I've built a file copying routine into a common library for a variety of different (WinForms) applications I'm currently working on. What I've built implements the commonly-used CopyFileEx
method to actually perform the file copy while displaying the progress, which seems to be working great.
The only real issue I'm encountering is that, because most of the file copying I'm doing is for archival purposes, once the file is copied, I would like to "verify" the new copy of the file. I have the following methods in place to do the comparison/verification. I'm sure many of you will quickly see where the "problem" is:
Public Shared Function CompareFiles(ByVal File1 As IO.FileInfo, ByVal File2 As IO.FileInfo) As Boolean
Dim Match As Boolean = False
If File1.FullName = File2.FullName Then
Match = True
Else
If File.Exists(File1.FullName) AndAlso File.Exists(File2.FullName) Then
If File1.Length = File2.Length Then
If File1.LastWriteTime = File2.LastWriteTime Then
Try
Dim File1Hash As String = HashFileForComparison(File1)

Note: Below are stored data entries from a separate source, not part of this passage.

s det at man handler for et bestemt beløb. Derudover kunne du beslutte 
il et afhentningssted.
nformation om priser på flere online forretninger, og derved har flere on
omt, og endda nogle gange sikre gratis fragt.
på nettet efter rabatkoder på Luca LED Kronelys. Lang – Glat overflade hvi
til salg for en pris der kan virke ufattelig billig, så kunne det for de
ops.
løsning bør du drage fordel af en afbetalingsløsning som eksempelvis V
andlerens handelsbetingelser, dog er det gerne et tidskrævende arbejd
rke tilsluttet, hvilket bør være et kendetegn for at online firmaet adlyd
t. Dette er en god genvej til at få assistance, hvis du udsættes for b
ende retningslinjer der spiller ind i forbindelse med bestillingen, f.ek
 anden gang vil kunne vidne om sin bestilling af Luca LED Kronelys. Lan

Dim File2Hash As String = HashFileForComparison(File2)
If File1Hash = File2Hash Then
Match = True
End If
Catch ex As Exception
Dim CompareError As New ErrorHandler(ex)
CompareError.LogException()
End Try
End If
End If
End If
End If
Return Match
End Function
Private Shared Function HashFileForComparison(ByVal OriginalFile As IO.FileInfo) As String
Using BufferedFileReader As New IO.BufferedStream(File.OpenRead(OriginalFile.FullName), 1200000)

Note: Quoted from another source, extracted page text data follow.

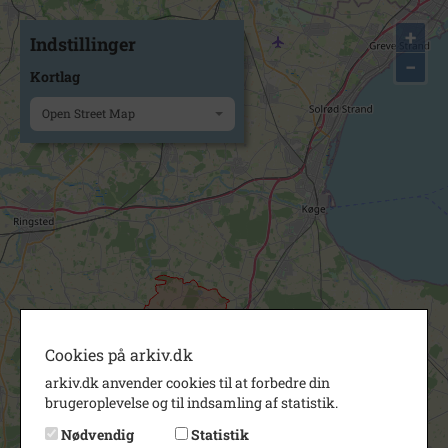
+
Indstillinger
−
Kortlag
Open Street Map
Cookies på arkiv.dk
arkiv.dk anvender cookies til at forbedre din
brugeroplevelse og til indsamling af statistik.
Nødvendig
Statistik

Using MD5 As New System.Security.Cryptography.MD5CryptoServiceProvider
Dim FileHash As Byte() = MD5.ComputeHash(BufferedFileReader)
Return System.Text.Encoding.Unicode.GetString(FileHash)
End Using
End Using
End Function
This CompareFiles()
method checks a few of the "simple" elements first:
- Is it trying to compare a file to itself? (if so, always return
True
) - Do both files actually exist?
- Are the two files the same size?
- Do they both have the same modification date?
But, you guessed it, here's where the performance takes the hit. Especially for large files, the MD5.ComputeHash
method of the HashFileForComparison()
method can take a while - about 1.25 minutes for a 500MB file for a total of about 2.5 minutes to compute both hashes for the comparison. Does anyone have a better suggestion for how to more efficiently verify the new copy of the file?